(Dataset records)
┏━━

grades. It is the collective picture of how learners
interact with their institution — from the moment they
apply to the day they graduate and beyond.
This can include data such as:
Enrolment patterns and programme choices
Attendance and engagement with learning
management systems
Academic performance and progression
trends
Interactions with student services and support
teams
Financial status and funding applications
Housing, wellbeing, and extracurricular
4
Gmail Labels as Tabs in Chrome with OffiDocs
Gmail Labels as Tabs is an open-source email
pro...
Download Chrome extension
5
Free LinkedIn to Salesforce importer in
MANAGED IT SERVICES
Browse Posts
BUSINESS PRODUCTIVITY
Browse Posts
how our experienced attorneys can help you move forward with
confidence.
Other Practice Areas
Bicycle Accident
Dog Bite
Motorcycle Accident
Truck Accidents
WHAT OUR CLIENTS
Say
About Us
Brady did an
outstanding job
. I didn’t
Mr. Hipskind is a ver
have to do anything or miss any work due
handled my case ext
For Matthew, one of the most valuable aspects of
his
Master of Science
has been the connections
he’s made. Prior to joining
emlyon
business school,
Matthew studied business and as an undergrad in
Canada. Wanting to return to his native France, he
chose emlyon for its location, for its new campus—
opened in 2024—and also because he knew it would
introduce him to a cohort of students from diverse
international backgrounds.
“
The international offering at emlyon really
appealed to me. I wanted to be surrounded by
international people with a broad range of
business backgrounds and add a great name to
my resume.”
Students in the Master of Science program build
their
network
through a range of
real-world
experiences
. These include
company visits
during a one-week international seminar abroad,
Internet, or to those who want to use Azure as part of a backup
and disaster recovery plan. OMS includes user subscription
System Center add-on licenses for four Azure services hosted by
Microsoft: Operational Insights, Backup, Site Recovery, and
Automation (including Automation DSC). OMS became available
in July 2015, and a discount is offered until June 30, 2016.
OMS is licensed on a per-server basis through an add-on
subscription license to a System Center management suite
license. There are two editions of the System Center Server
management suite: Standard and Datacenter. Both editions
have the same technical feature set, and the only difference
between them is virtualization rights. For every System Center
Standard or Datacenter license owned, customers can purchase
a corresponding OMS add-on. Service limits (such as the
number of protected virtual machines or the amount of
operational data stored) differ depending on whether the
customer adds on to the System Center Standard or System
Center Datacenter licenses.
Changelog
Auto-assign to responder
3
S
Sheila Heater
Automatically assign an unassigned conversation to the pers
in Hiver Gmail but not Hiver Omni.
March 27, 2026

┗━━

(About this exercise)
Reproduce every line of the records above without any changes.

(Solution for this exercise)
grades. It is the collective picture of how learners
interact with their institution — from the moment they
apply to the day they graduate and beyond.
This can include data such as:
Enrolment patterns and programme choices
Attendance and engagement with learning
management systems
Academic performance and progression
trends
Interactions with student services and support
teams
Financial status and funding applications
Housing, wellbeing, and extracurricular
4
Gmail Labels as Tabs in Chrome with OffiDocs
Gmail Labels as Tabs is an open-source email
pro...
Download Chrome extension
5
Free LinkedIn to Salesforce importer in
MANAGED IT SERVICES
Browse Posts
BUSINESS PRODUCTIVITY
Browse Posts
how our experienced attorneys can help you move forward with
confidence.
Other Practice Areas
Bicycle Accident
Dog Bite
Motorcycle Accident
Truck Accidents
WHAT OUR CLIENTS
Say
About Us
Brady did an
outstanding job
. I didn’t
Mr. Hipskind is a ver
have to do anything or miss any work due
handled my case ext
For Matthew, one of the most valuable aspects of
his
Master of Science
has been the connections
he’s made. Prior to joining
emlyon
business school,
Matthew studied business and as an undergrad in
Canada. Wanting to return to his native France, he
chose emlyon for its location, for its new campus—
opened in 2024—and also because he knew it would
introduce him to a cohort of students from diverse
international backgrounds.
“
The international offering at emlyon really
appealed to me. I wanted to be surrounded by
international people with a broad range of
business backgrounds and add a great name to
my resume.”
Students in the Master of Science program build
their
network
through a range of
real-world
experiences
. These include
company visits
during a one-week international seminar abroad,
Internet, or to those who want to use Azure as part of a backup
and disaster recovery plan. OMS includes user subscription
System Center add-on licenses for four Azure services hosted by
Microsoft: Operational Insights, Backup, Site Recovery, and
Automation (including Automation DSC). OMS became available
in July 2015, and a discount is offered until June 30, 2016.
OMS is licensed on a per-server basis through an add-on
subscription license to a System Center management suite
license. There are two editions of the System Center Server
management suite: Standard and Datacenter. Both editions
have the same technical feature set, and the only difference
between them is virtualization rights. For every System Center
Standard or Datacenter license owned, customers can purchase
a corresponding OMS add-on. Service limits (such as the
number of protected virtual machines or the amount of
operational data stored) differ depending on whether the
customer adds on to the System Center Standard or System
Center Datacenter licenses.
Changelog
Auto-assign to responder
3
S
Sheila Heater
Automatically assign an unassigned conversation to the pers
in Hiver Gmail but not Hiver Omni.
March 27, 2026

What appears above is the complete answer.